Pour être élu, le candidat doit recueillir, au même tour de scrutin, la majorité absolue des voix, à la fois au Conseil de sécurité et à l'Assemblée générale. Si un nom ne satisfait pas à cette double condition de majorité au même tour, le scrutin est recommencé et peut aller jusqu'à une dizaine de tours. Rappelons que lors de sa première élection en 1990 et face au candidat sénégalais considéré pourtant comme favori, le professeur Raymond Ranjeva avait été élu par 11 voix sur 15 au Conseil de sécurité et par 90 voix à l'Assemblée générale qui comptait 160 membres. En 1999, il avait été réélu avec une majorité confortable au niveau des deux organes onusiens. Quatorze voix sur quinze au Conseil de sécurité et 159 sur 177 à l'Assemblée générale. Un score électoral inédit en Afrique et dans le Tiers Monde.

Rayonnement

Heureuse coïncidence de dates pour ce juriste de renom international qui a été élu vice-Président de la Cour Internationale de Justice, hier, 6 février 2003. Douze ans exactement, jour pour jour, après son entrée à la Haye, en tant que représentant du système juridique africain d'expression française, quoique cet agrégé de droit public maîtrise tout aussi bien la langue de Shakespeare. Son ambassadeur d'épouse étant titulaire d'une agrégation en anglais.
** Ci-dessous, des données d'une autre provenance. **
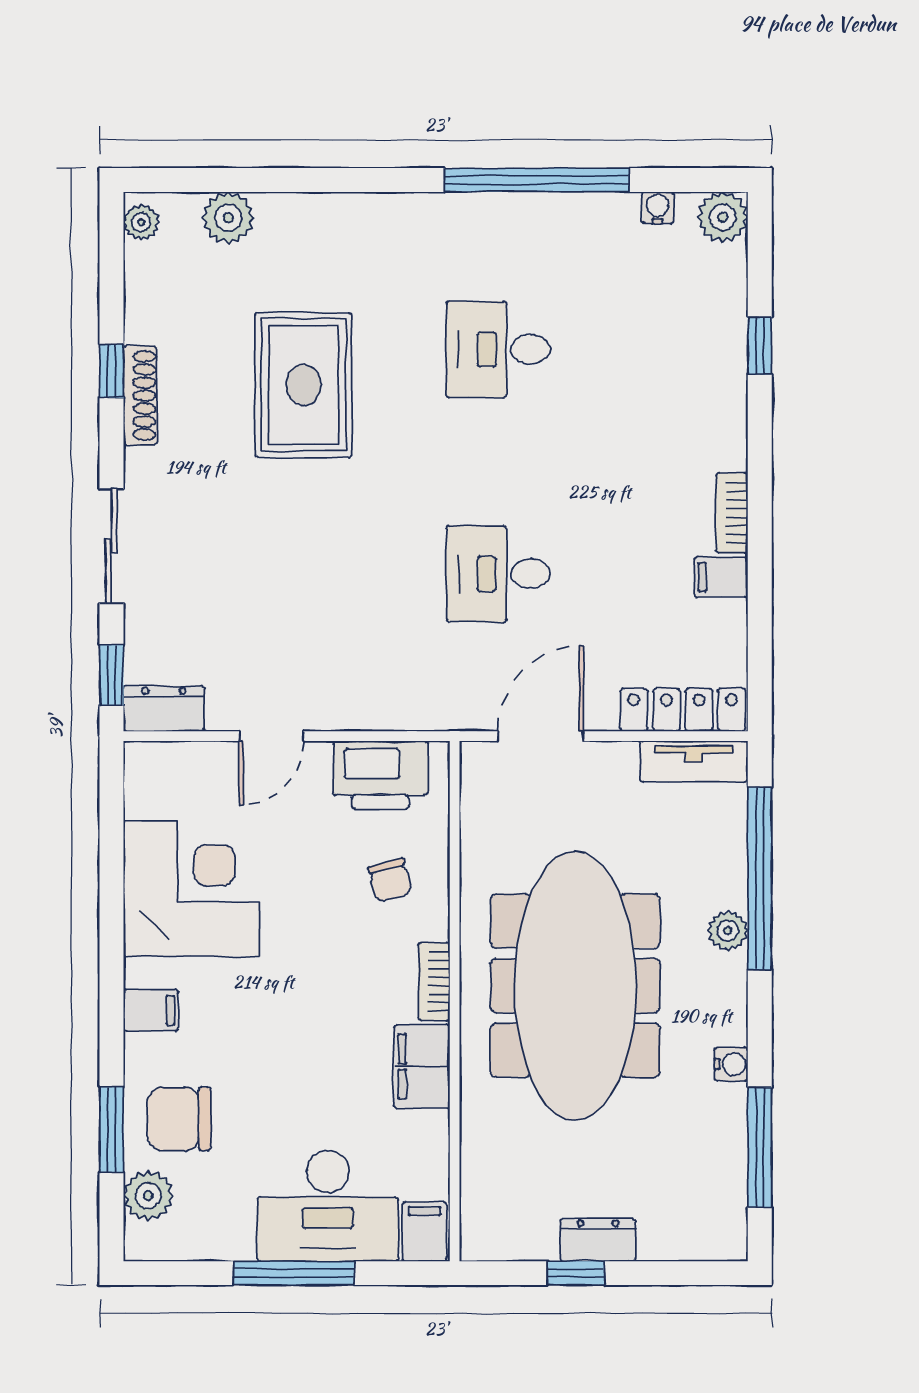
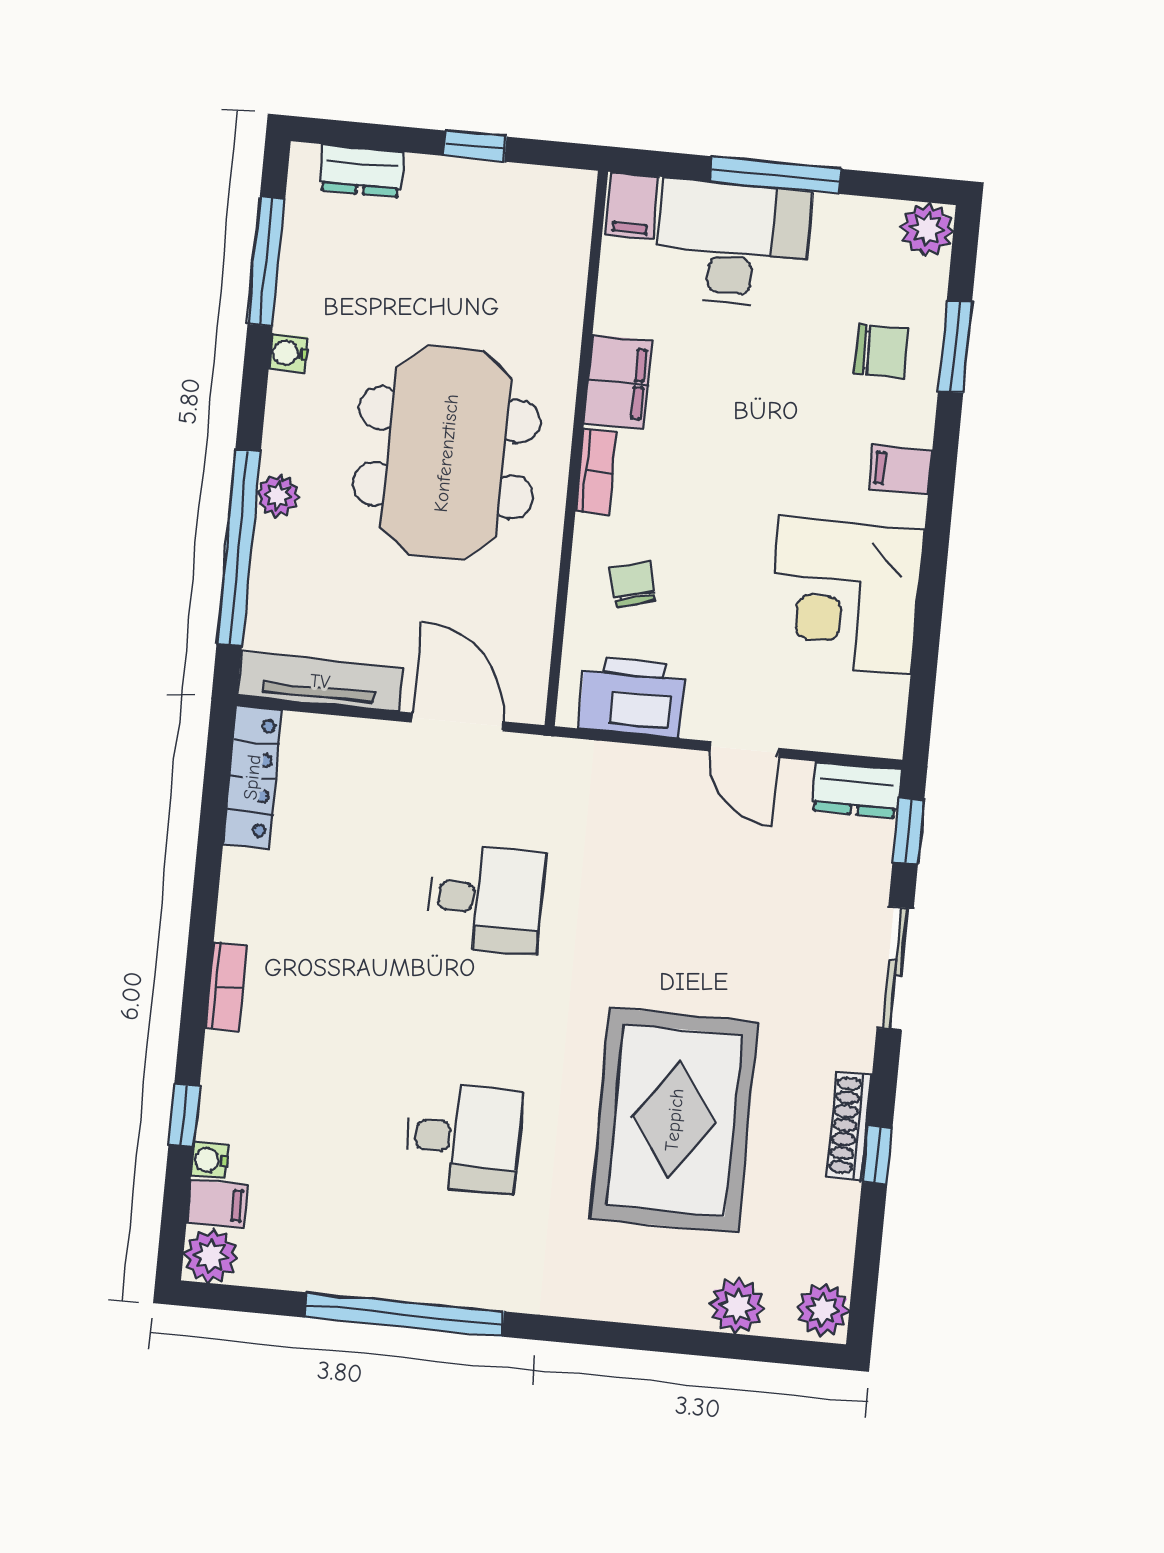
water cooler: (658, 208) -> (210, 1160), moved, turned 90
plant: (141, 222) -> (823, 1310), width x1.38, depth x1.38
rug: (304, 385) -> (674, 1120), width x1.37, depth x1.44
bookcase: (732, 513) -> (226, 987), moved
filing cabinet: (721, 577) -> (217, 1204), moved
locker: (683, 710) -> (252, 777), moved, turned -90
door: (271, 736) -> (744, 750), swing flipped
door: (540, 736) -> (458, 722), swing flipped
tv unit: (694, 761) -> (320, 681), width x1.41
meeting table: (575, 986) -> (446, 453), width x0.73
chair: (179, 1119) -> (882, 351), width x0.73, depth x0.73
plant: (148, 1196) -> (927, 229), moved
dresser: (598, 1240) -> (362, 171), moved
Ceci expliquant cela, du moins en partie, car l'ancien recteur de l'Université de Tana et professeur de finances publiques et de droit international public à Ankatso, est un illustre érudit qui a contribué et contribue grandement au rayonnement de Madagascar sur le plan international. Non seulement par ses fonctions de juge à la Cour Internationale de Justice dont il est depuis hier, le numéro Deux, mais également à travers ses nombreux ouvrages et traités qui ont… droit de cité.

TPI

Un second juriste malgache - privatiste pour sa part - renforce la présence de la Grande Ile dans l'arène internationale puisque Mme Arlette Ramaroson a été réélue, le 31 janvier 2003, au sein du Tribunal Pénal International (TPI) pour le Rwanda, lors de la 80e séance plénière de la 57e session de l'Assemblée générale des Nations Unies. Cet éminent magistrat siègera pour un second mandat de 4 ans au TPI, mis en place après le génocide dont le pays sus-cité, a été le théâtre.